▶ [Source document]
□ □ □ □ □
'Everyone in India is an Indian first'

'Everyone in India is an Indian first'

Expat zone

'Everyone in India is an Indian first'

It’s the love for the country and her past experiences that made Signe Bokaer Wilkinson from Copenhagen, Denmark come back to India. Though Signe visited the country for the first time in 1986 and again in 1994, she and her family moved to Bengaluru in October 2014 when she was posted as an offshore manager of KMD Operations.

   She lives here with her husband Jason, who is from Auckland, New Zealand and their children Inia and Toki.

And one can decipher that her love for the country is quite strong. “I was deeply charmed by the country. It was just after my trip to India that I met my husband and when our daughter was born, we named her Inia, which means ‘India’ in Maori, the language spoken by the indigenous people of New Zealand.”

Having done backpack travelling and voluntary work trips to India earlier, Signe was familiar with the culture. “When I got this job, I knew this was it. But I was worried as to how different it would be,” she says.

India has developed largely and things were nothing like before. “The Bengaluru I saw 30 years back was not what it is now. The IT boom has brought huge changes to the city — it has become very modern,” she says.
□ □ □ □ □
▶ [Stored records]

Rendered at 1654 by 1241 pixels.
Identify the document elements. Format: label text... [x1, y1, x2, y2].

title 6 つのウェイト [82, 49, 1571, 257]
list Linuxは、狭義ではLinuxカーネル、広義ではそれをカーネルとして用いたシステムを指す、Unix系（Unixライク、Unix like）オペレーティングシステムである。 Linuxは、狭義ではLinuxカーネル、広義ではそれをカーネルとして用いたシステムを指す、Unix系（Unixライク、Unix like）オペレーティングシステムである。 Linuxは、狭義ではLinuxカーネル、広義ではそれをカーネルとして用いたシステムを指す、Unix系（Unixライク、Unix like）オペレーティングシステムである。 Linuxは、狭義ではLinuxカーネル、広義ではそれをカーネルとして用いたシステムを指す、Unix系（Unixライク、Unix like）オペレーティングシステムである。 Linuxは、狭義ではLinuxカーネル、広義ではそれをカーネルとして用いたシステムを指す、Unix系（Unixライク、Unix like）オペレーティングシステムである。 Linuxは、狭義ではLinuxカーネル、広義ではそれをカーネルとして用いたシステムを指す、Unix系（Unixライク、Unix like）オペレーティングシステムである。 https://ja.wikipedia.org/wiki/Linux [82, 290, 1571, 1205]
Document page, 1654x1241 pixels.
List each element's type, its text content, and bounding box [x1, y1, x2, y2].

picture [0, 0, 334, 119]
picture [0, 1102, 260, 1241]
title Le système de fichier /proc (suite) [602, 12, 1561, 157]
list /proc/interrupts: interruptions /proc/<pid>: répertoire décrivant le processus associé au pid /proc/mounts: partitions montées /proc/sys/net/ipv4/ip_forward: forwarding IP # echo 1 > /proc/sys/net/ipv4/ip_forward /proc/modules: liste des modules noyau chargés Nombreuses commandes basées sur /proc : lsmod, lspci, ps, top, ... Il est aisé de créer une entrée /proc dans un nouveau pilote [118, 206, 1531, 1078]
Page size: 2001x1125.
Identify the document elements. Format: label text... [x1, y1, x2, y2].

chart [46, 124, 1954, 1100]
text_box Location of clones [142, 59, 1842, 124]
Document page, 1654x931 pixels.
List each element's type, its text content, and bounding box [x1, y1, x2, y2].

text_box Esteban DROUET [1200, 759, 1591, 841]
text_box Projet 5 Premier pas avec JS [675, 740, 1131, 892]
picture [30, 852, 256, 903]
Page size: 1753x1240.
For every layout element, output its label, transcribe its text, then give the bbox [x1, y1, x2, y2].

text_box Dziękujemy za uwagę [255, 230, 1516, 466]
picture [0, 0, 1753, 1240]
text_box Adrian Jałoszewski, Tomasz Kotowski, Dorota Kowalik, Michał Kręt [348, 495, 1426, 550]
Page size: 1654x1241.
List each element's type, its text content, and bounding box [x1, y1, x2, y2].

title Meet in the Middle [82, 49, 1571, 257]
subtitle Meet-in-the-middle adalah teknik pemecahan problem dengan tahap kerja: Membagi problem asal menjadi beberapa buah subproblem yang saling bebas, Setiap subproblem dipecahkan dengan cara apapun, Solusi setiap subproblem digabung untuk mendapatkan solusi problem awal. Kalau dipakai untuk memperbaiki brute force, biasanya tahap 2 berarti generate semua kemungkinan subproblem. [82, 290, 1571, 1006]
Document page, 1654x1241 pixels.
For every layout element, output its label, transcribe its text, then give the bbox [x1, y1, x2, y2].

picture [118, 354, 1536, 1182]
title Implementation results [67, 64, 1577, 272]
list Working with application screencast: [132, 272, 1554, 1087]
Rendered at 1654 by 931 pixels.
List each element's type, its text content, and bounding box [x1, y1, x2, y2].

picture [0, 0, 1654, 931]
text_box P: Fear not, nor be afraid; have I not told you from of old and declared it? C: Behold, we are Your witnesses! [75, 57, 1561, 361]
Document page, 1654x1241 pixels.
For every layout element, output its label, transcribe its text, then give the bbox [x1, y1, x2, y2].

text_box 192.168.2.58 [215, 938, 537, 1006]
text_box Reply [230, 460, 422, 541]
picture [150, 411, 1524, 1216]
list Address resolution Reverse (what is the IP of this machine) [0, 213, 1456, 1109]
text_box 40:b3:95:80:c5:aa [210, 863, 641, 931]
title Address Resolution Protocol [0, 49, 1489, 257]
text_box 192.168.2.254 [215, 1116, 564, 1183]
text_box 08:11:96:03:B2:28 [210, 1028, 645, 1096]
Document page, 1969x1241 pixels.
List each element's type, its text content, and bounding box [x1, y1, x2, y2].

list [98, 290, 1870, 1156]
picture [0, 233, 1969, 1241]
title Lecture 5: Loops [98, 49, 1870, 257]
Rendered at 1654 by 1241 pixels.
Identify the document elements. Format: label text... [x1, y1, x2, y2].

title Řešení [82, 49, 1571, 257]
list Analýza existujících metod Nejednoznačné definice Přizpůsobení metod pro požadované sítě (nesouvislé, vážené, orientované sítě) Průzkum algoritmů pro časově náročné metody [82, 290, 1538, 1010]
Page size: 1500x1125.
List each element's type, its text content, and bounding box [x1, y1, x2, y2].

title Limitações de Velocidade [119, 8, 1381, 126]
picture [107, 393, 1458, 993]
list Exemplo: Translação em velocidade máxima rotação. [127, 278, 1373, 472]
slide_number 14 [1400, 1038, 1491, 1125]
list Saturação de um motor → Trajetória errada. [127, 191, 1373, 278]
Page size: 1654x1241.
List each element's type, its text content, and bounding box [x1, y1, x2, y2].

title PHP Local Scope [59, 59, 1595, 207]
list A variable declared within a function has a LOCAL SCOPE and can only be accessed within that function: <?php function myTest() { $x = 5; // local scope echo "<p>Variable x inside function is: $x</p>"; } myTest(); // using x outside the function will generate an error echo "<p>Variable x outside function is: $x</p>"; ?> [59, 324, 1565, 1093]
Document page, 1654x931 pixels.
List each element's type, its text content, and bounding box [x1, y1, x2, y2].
□ □ □ □ □
▶ [Work instructions]
A - Reproduce the expat profile from "It’s the love" to "Inia and Toki.".
B - Rewrite the listing from its first line to the line with "title 6 つのウェイト [82, 49, 1571, 257]", replacing "Identify" with "Detect" and leaving everything else unchanged. Give only those lines.

▶ [Answers to each task]
A -
It’s the love for the country and her past experiences that made Signe Bokaer Wilkinson from Copenhagen, Denmark come back to India. Though Signe visited the country for the first time in 1986 and again in 1994, she and her family moved to Bengaluru in October 2014 when she was posted as an offshore manager of KMD Operations.

   She lives here with her husband Jason, who is from Auckland, New Zealand and their children Inia and Toki.

B -
Rendered at 1654 by 1241 pixels.
Detect the document elements. Format: label text... [x1, y1, x2, y2].

title 6 つのウェイト [82, 49, 1571, 257]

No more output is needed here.